### PAGE TEXT
8. A pixel circuit driving method, comprising: providing a pixel circuit, wherein the pixel circuit comprises: a driving circuit, configured to provide a driving current to a first node; a lighting element, comprising a first terminal and a second terminal, wherein the first terminal of the lighting element is coupled with a second node, and the second terminal of the lighting element is configured to receive a system low voltage; and a plurality of switching circuits, coupled between the first node and the second node in a parallel connection; providing at least one grayscale control signal to the plurality of switching circuits; correspondingly providing a plurality of emission control signals to the plurality of switching circuits; and during each frame, utilizing the plurality of emission control signals to provide a plurality of pulses, wherein the plurality of pulses do not mutually overlap in time sequence, so that the plurality of switching circuits selectively couple the first node to the second node according to the plurality of pulses and the at least one grayscale control signal.

### OBJECTIVES
(1) According to the pixel circuit driving method claim, how are the plurality of switching circuits connected between the first node and the second node?
(2) Decide whether each statement agrees with the pixel circuit driving method claim, answering yes or no and quoting the deciding words: (a) The second terminal of the lighting element receives a system high voltage. (b) The driving circuit provides a driving current to the first node. (c) During each frame, the pulses overlap in time sequence.
(3) Write a continuation of the pixel circuit driving method claim, picking up after its final sentence.
The listing below is not needed for any of this work.

### COLLECTED DATA

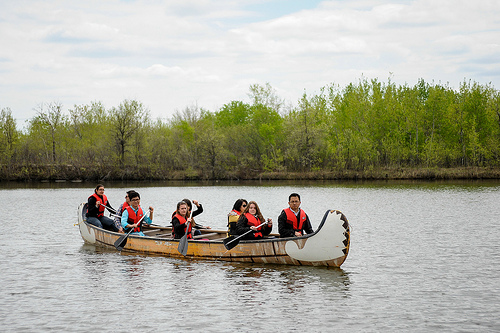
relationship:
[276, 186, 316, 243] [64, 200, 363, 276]
man in boat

### TASK RESULTS
(1) They are coupled between the first node and the second node in a parallel connection.

(2)
(a) No: "the second terminal of the lighting element is configured to receive a system low voltage"
(b) Yes: "a driving circuit, configured to provide a driving current to a first node"
(c) No: "the plurality of pulses do not mutually overlap in time sequence"

(3)
9. The method of claim 8 , wherein the operation of providing the at least one grayscale control signal to the plurality of switching circuits comprises: correspondingly providing a plurality of grayscale control signals of the at least one grayscale control signal to the plurality of switching circuits; and providing a writing control signal to the plurality of switching circuits, so that the plurality of switching circuits correspondingly receive a plurality of data voltages from the plurality of grayscale control signals, wherein each of the plurality of switching circuits selectively couples the first node and the second node according to a corresponding one of the plurality of pulses and a corresponding one of the plurality of data voltages, wherein if the corresponding one of the plurality of data voltages has a logic high level, when the switching circuit receives the corresponding one of the plurality of pulses, the switching circuit couples the first node to the second node, wherein if the corresponding one of the plurality of data voltages has a logic low level, the switching circuit disconnects the first node from the second node.
10. The method of claim 9 , wherein each of the plurality of emission control signals provides at least some of the plurality of pulses during each frame, wherein during each frame, a pulse number of a first emission control signal of the plurality of emission control signals is half times of a pulse number of a second emission control signal of the plurality of emission control signals, and the second emission control signal starts to provide the at least some of the plurality of pulses after the first emission control signal.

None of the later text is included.